====== SOURCE TEXT
Genus of flowering plants

Hemiphora is a genus of five species of flowering plants in the mint family, Lamiaceae and is endemic to Western Australia. Plants in this genus are woolly shrubs with warty, hairy leaves and with five petals joined to form a tube-shaped flower with four stamens. These species are similar to those in the genus Chloanthes in that the base of the leaves extends down the stem. They differ from Chloanthes, in that the leaves only extend a short distance down the stem.
============
PROBLEM DESCRIPTION » Do these statements agree with the Hemiphora text above? Answer yes or no for each, quoting the words of the text that decide it. (a) Hemiphora is a genus of five species. (b) Hemiphora flowers each have five stamens. (c) The leaves of Hemiphora are smooth and hairless.
====== RECORDED INFORMATION
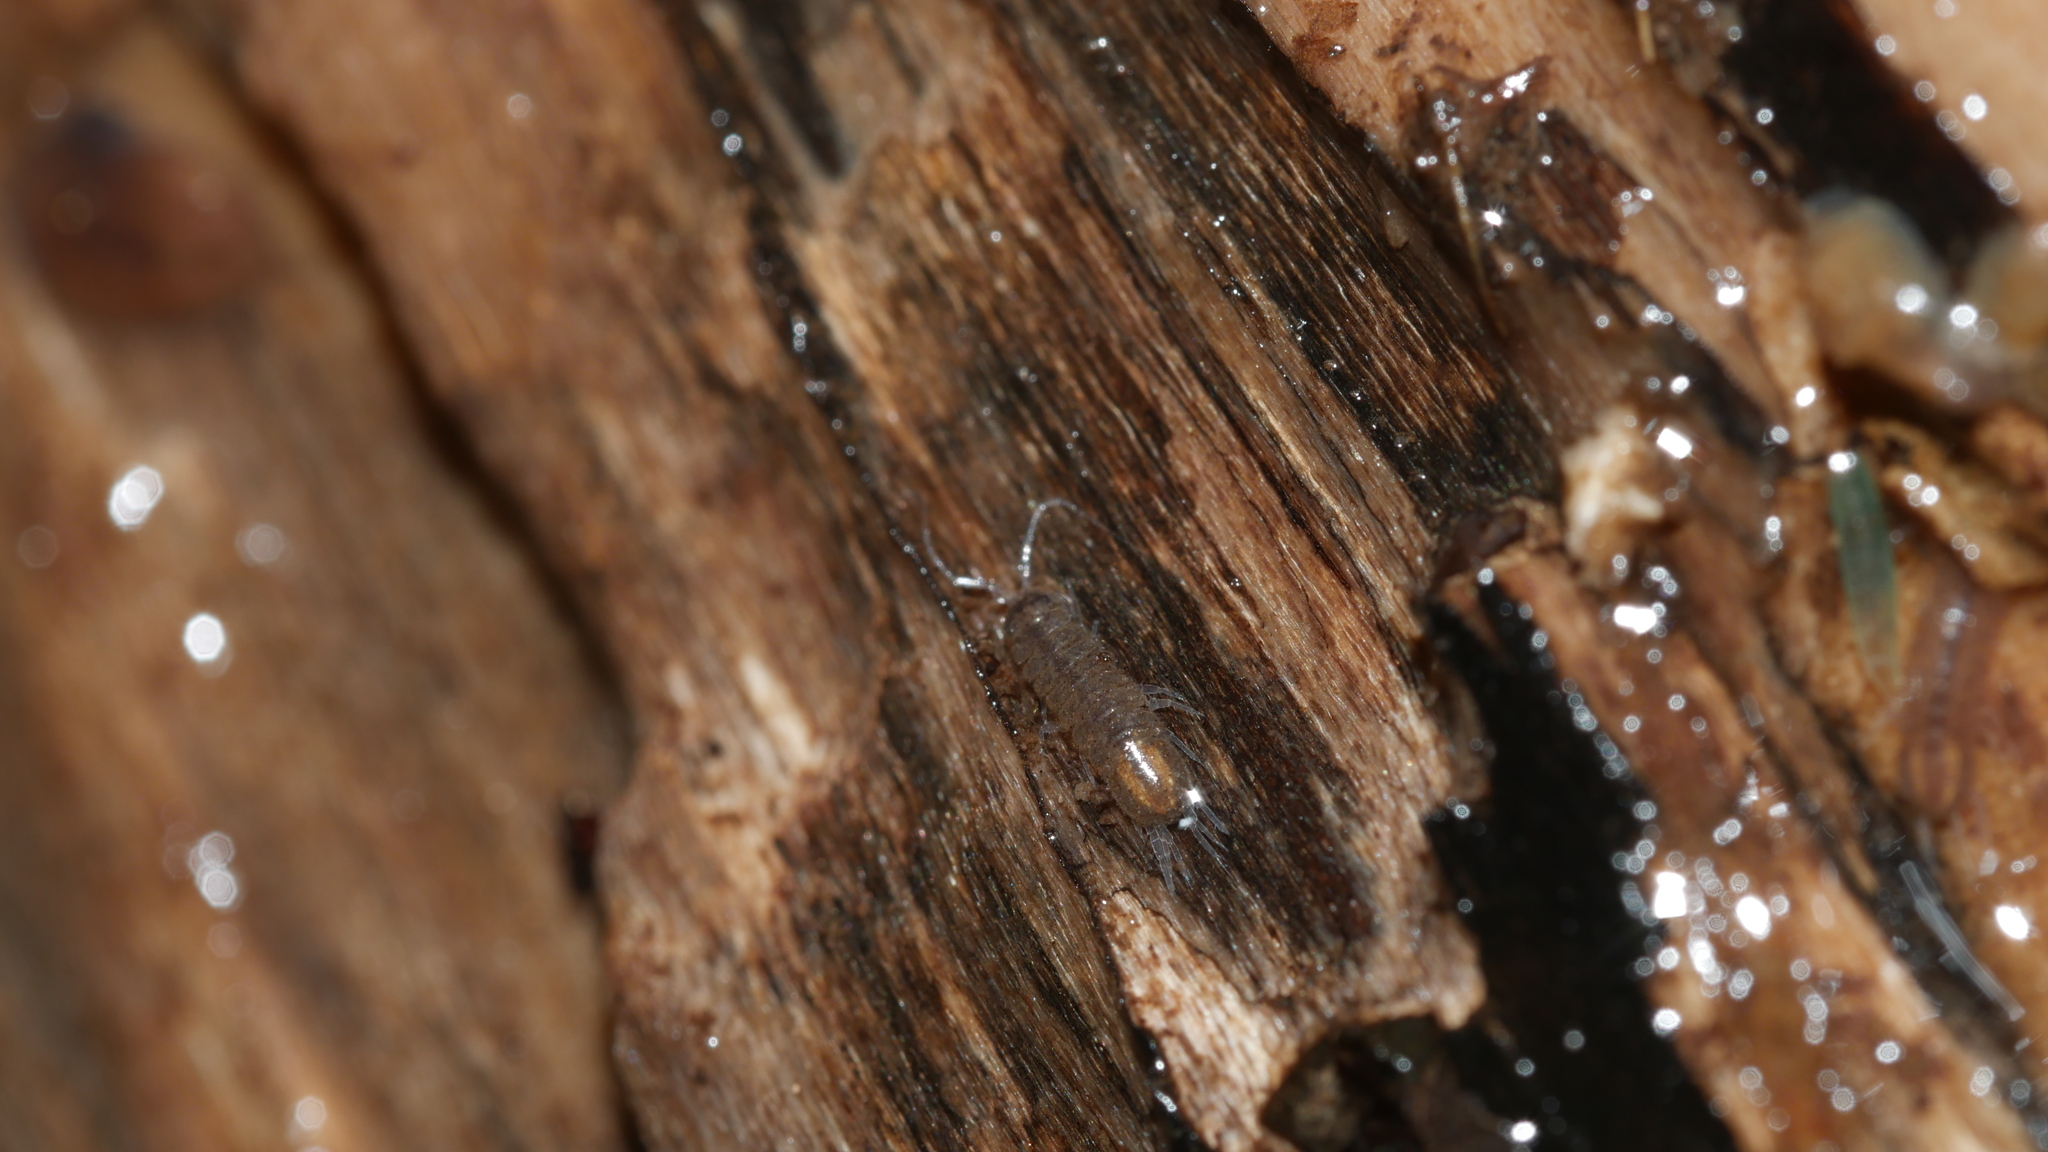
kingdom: Animalia
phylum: Arthropoda
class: Malacostraca
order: Isopoda
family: Asellidae
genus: Caecidotea
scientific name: Caecidotea nodula
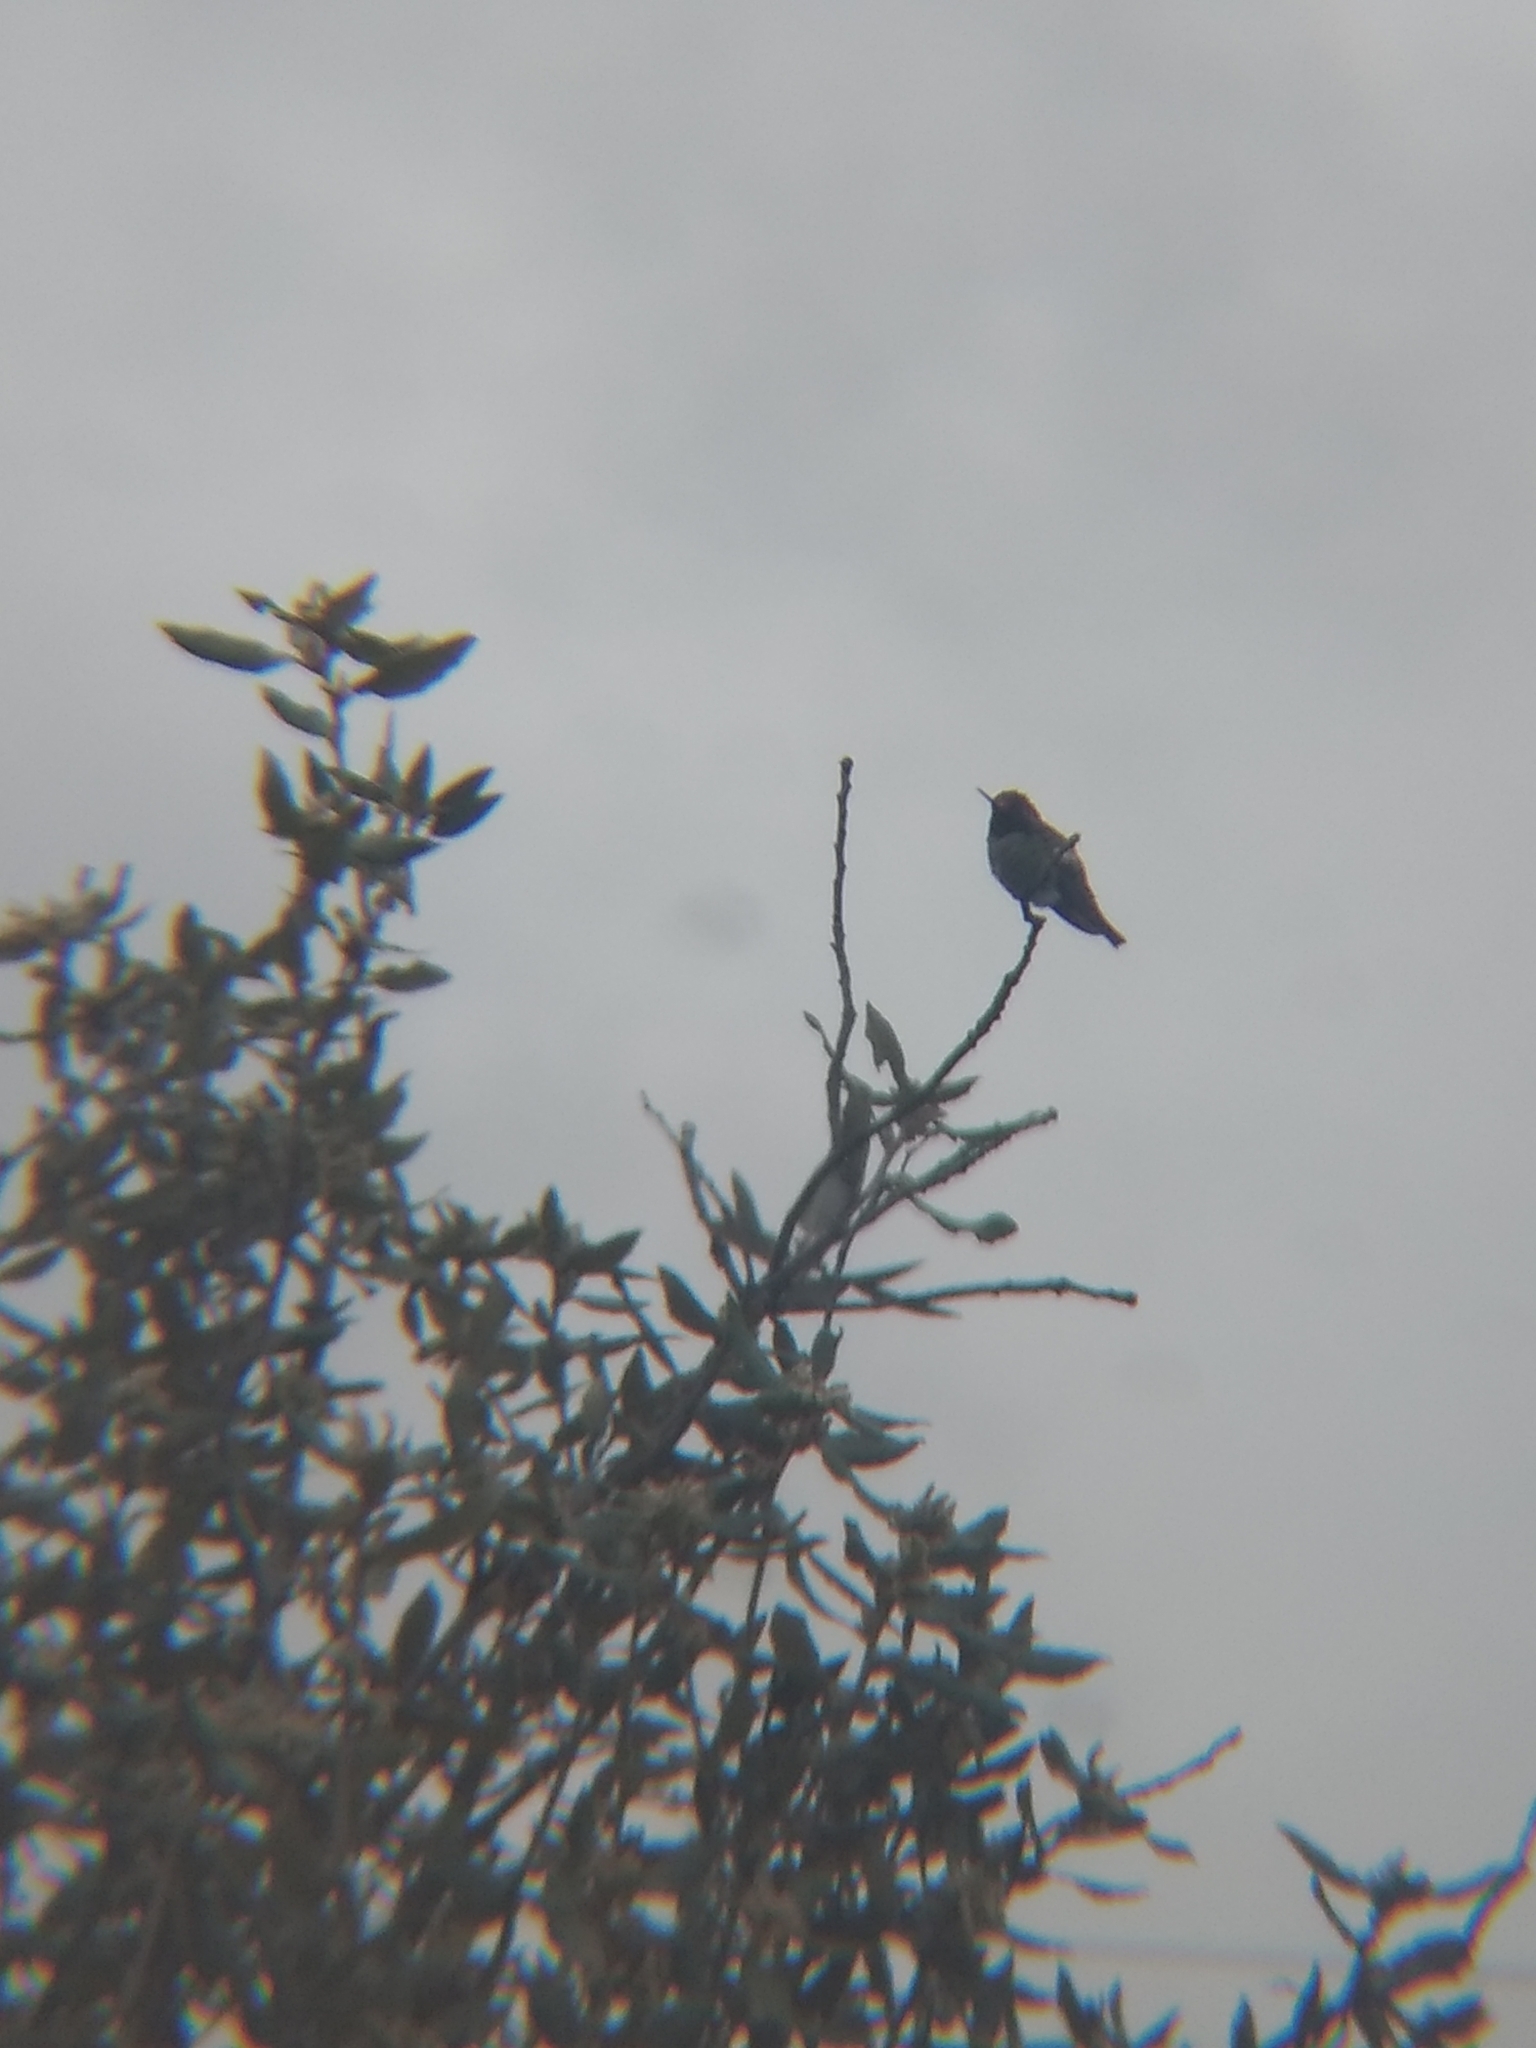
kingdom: Animalia
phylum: Chordata
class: Aves
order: Apodiformes
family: Trochilidae
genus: Calypte
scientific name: Calypte anna
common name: Anna's hummingbird
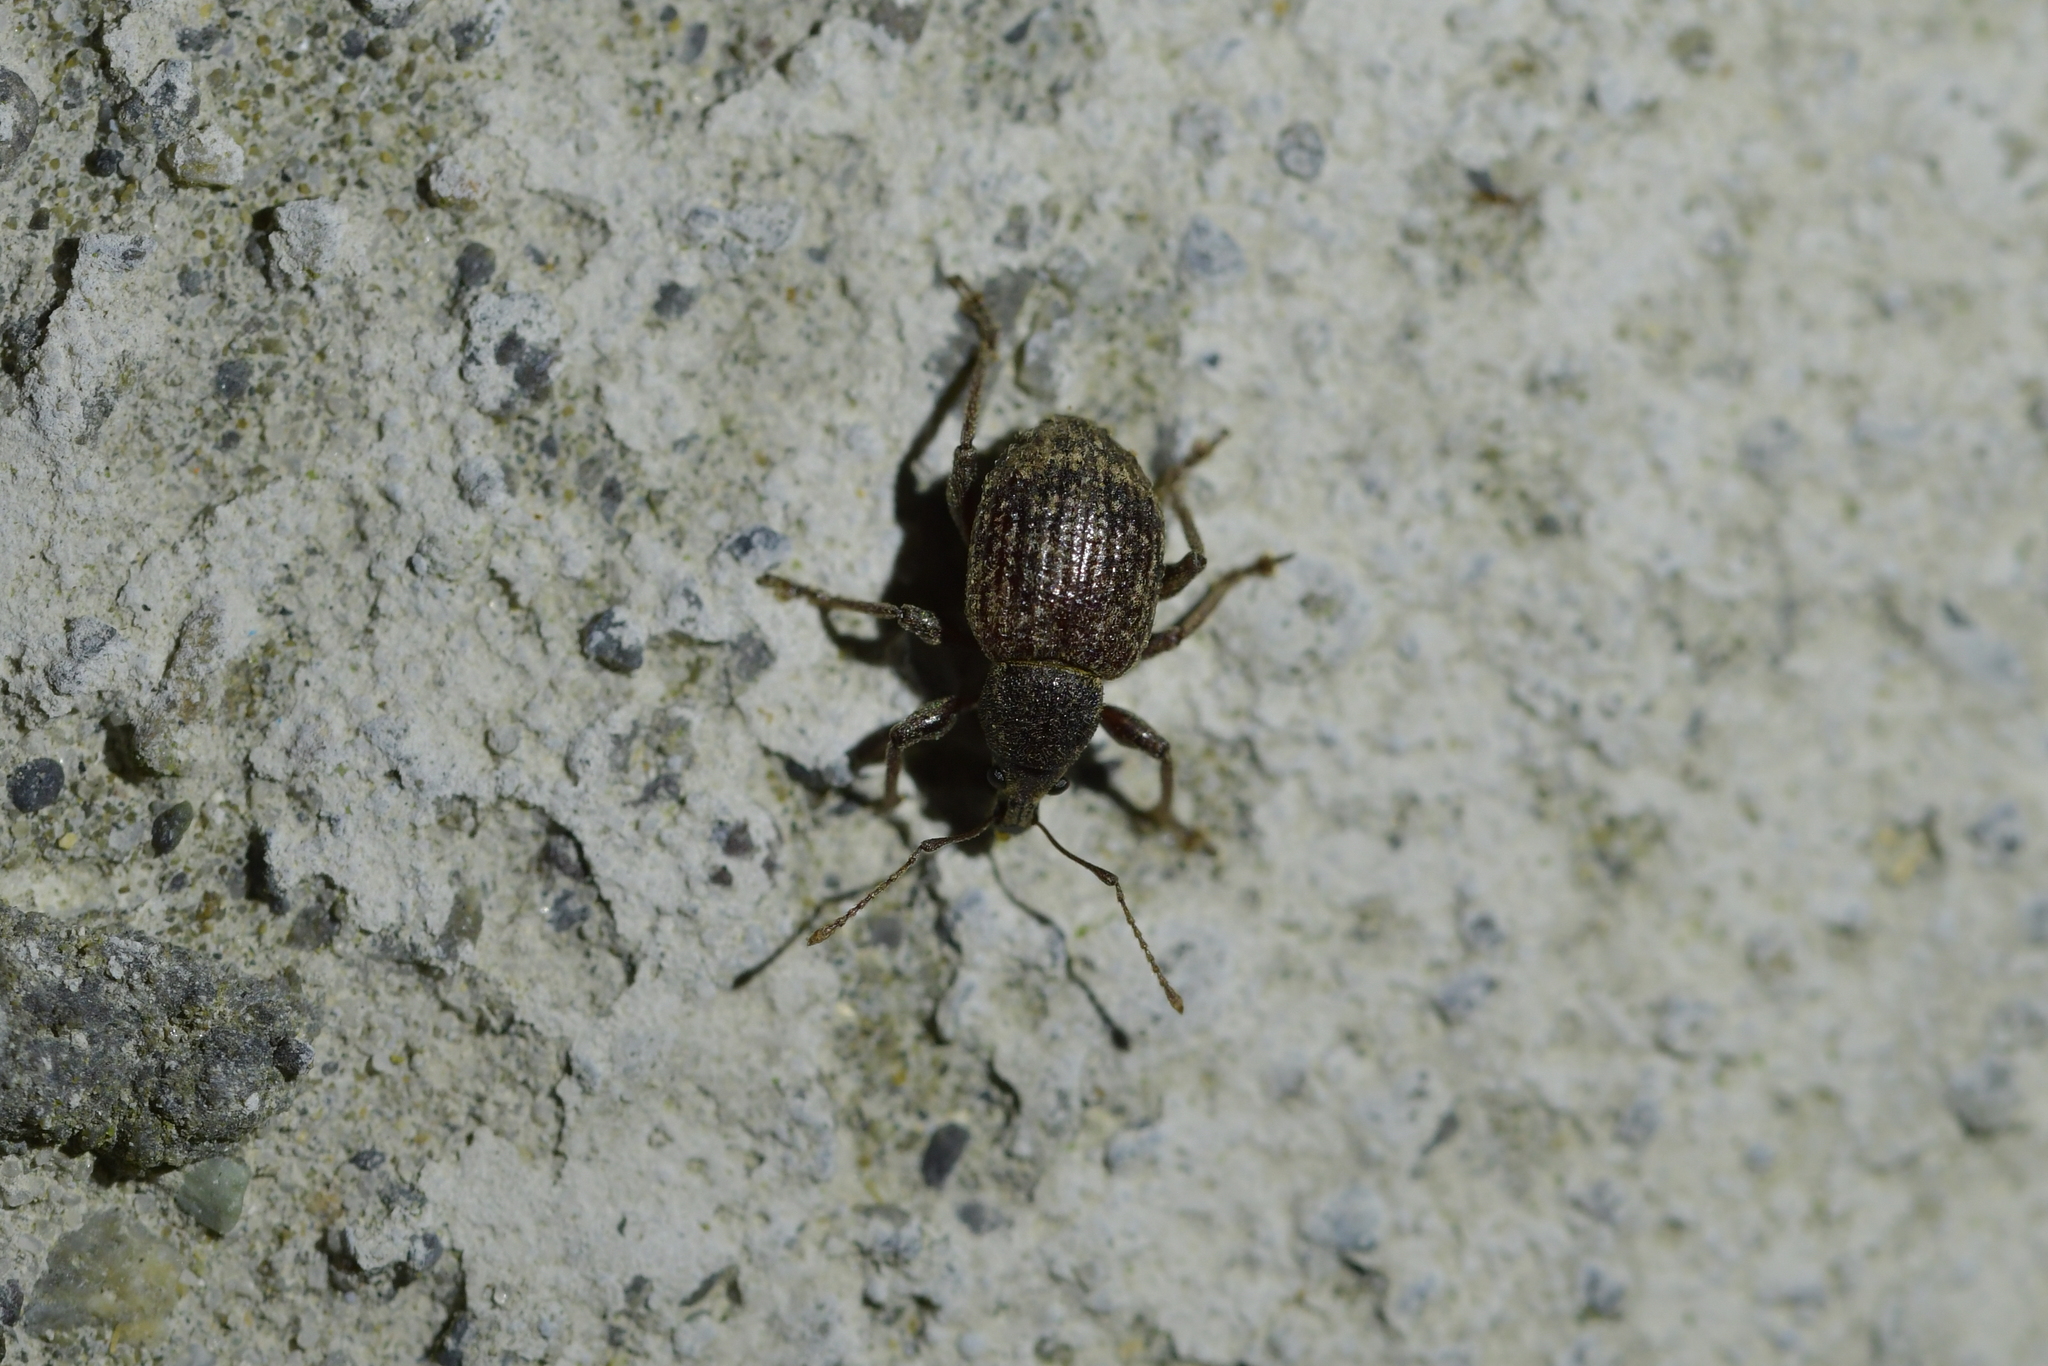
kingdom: Animalia
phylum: Arthropoda
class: Insecta
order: Coleoptera
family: Curculionidae
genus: Phlyctinus
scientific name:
============
REPLY »
(a) Yes: "Hemiphora is a genus of five species of flowering plants"
(b) No: "a tube-shaped flower with four stamens"
(c) No: "woolly shrubs with warty, hairy leaves"